### SOURCE MATERIAL ###
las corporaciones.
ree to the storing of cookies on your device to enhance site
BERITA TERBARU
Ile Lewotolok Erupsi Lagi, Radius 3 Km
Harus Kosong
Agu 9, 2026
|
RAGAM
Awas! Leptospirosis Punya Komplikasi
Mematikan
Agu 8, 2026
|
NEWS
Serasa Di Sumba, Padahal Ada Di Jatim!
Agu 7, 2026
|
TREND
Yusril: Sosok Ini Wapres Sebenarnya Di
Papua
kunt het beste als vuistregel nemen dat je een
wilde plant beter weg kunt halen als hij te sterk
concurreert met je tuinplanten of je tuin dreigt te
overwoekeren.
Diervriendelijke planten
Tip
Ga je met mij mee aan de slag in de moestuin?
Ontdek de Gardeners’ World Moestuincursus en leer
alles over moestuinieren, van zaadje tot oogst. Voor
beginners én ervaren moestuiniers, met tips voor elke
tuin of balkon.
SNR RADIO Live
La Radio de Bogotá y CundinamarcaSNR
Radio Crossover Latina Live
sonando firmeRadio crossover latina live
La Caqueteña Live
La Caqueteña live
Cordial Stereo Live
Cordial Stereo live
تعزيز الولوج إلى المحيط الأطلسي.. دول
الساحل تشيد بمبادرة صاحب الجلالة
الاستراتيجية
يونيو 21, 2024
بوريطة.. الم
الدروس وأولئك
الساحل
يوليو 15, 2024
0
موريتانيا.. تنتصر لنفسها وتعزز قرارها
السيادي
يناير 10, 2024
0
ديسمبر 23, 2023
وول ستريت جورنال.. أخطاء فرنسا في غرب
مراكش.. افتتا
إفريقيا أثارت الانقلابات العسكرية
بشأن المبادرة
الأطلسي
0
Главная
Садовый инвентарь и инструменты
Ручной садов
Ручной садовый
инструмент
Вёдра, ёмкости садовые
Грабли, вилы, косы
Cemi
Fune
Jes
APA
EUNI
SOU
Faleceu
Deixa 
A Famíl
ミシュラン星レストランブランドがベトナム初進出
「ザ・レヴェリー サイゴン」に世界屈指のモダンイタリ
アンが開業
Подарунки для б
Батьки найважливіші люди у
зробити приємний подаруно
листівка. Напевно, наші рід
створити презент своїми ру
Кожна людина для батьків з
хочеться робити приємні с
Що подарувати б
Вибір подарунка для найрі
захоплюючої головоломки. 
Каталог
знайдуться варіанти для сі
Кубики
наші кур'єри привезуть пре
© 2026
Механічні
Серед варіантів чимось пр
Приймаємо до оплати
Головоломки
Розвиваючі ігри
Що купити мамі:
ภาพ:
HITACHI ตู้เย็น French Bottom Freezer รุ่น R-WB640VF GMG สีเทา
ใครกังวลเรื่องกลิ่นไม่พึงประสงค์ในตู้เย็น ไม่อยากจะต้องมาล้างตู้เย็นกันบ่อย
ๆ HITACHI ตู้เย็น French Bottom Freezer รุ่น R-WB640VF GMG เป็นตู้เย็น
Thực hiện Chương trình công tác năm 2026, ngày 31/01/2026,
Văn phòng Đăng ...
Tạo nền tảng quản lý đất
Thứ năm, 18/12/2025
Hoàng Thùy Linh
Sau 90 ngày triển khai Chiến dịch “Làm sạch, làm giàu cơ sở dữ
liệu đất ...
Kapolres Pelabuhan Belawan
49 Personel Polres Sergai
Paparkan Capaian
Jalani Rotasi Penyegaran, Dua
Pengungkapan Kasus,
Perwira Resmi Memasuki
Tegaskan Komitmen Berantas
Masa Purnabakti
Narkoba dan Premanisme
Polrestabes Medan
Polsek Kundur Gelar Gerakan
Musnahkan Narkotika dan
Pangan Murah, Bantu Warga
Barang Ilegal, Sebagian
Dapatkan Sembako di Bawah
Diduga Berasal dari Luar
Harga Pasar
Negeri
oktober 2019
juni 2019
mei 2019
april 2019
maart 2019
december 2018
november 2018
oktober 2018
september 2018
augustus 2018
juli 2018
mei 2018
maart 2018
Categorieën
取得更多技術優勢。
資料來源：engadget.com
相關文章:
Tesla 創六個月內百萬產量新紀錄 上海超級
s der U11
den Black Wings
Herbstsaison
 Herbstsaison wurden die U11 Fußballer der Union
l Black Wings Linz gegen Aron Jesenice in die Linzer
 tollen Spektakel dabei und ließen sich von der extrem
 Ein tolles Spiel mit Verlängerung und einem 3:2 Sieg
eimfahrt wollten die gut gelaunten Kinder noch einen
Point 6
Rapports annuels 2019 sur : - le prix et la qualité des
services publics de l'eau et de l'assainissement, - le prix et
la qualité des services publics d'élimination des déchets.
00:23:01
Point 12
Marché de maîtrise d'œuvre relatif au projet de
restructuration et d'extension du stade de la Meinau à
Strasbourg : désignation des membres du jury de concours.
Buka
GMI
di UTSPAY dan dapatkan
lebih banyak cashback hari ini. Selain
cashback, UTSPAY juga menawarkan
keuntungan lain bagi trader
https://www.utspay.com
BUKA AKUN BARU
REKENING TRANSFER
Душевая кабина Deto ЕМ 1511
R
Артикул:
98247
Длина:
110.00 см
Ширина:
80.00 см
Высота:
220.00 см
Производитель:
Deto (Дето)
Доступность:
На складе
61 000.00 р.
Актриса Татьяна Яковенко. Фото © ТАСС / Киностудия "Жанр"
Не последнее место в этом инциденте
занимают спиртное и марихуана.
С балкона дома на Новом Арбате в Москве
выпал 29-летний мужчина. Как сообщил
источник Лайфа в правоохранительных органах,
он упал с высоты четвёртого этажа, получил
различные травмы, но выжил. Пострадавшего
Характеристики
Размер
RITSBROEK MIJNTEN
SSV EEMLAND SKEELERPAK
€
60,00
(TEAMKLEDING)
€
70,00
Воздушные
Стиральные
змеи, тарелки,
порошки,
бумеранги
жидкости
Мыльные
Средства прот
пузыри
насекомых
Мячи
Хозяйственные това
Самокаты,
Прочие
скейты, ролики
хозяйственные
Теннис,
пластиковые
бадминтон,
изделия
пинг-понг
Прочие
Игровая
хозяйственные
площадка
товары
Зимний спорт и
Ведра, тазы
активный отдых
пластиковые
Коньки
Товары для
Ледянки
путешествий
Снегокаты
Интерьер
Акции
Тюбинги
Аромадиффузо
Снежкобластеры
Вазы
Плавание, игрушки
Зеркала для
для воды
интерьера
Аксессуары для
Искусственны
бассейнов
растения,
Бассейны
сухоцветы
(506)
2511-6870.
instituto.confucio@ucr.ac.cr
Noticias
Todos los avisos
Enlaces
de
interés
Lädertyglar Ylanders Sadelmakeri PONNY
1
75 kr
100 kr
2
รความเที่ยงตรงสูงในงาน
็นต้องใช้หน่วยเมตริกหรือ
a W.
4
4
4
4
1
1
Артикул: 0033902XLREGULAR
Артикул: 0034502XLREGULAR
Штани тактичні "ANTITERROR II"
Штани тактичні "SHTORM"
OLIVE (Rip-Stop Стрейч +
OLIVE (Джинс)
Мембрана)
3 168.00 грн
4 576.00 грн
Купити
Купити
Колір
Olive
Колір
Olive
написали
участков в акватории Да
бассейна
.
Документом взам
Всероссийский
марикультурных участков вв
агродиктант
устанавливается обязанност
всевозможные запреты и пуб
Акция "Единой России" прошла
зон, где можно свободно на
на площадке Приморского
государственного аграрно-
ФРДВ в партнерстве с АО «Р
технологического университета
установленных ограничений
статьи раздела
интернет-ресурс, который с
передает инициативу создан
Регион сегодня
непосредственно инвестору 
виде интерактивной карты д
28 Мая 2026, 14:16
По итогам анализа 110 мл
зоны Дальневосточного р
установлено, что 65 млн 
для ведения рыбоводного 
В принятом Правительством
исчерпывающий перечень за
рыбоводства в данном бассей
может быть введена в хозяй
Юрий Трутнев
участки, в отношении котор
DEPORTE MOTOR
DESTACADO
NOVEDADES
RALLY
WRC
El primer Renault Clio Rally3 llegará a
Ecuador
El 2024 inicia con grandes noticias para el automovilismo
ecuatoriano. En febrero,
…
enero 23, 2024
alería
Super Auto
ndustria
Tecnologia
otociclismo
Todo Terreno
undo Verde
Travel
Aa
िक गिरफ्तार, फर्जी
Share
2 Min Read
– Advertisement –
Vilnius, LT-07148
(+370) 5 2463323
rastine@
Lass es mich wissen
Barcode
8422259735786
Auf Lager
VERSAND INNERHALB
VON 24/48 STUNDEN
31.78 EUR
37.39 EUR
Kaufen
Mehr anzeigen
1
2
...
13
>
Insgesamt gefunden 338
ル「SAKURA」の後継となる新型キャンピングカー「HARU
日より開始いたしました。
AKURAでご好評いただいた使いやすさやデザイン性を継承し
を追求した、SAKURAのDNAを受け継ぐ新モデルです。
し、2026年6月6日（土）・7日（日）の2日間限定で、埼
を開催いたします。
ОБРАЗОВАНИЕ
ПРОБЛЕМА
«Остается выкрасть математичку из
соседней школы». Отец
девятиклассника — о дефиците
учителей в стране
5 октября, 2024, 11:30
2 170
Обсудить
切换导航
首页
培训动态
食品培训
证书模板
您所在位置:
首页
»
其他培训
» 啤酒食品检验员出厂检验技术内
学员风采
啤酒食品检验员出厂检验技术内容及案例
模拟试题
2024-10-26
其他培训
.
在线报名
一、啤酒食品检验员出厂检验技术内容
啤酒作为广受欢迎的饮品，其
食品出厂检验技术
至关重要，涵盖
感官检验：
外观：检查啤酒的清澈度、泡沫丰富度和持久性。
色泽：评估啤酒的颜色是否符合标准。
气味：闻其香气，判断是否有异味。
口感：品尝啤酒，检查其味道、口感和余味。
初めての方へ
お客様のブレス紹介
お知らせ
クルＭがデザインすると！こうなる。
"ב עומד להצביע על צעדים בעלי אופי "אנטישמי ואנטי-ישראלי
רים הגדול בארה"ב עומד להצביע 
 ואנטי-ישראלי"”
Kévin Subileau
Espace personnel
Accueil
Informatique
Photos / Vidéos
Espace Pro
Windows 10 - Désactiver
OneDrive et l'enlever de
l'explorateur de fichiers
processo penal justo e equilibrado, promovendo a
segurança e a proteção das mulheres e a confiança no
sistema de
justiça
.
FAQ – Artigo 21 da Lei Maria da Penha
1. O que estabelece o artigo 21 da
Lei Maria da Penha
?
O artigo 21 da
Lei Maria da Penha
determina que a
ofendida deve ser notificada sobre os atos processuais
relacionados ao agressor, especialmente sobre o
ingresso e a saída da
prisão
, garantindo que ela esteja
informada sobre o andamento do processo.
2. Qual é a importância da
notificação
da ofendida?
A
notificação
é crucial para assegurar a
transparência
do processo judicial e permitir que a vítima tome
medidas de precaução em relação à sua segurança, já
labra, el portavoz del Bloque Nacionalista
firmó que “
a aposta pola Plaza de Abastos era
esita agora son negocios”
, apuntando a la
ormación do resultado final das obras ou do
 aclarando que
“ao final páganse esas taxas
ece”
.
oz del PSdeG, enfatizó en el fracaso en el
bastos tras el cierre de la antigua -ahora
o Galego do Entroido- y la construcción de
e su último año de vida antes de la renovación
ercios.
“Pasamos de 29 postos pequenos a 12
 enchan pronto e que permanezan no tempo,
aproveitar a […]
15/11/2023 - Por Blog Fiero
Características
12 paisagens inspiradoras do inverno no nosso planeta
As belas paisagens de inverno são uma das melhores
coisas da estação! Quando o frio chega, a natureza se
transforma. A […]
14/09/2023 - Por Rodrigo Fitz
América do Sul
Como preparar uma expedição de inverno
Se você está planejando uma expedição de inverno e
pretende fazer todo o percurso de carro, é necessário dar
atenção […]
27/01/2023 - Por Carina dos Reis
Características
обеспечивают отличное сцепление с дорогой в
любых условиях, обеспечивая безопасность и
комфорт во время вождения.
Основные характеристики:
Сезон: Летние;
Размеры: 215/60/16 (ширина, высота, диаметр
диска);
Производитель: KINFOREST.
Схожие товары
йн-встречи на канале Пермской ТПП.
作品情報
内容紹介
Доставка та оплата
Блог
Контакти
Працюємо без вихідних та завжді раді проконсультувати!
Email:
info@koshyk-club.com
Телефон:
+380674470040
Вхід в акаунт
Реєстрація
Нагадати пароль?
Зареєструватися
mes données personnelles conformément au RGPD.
###
_TASK ITEM_: Go through the material above and count the lines that contain "Артикул"; give that number alone.

_EXPECTED ANSWER_: 3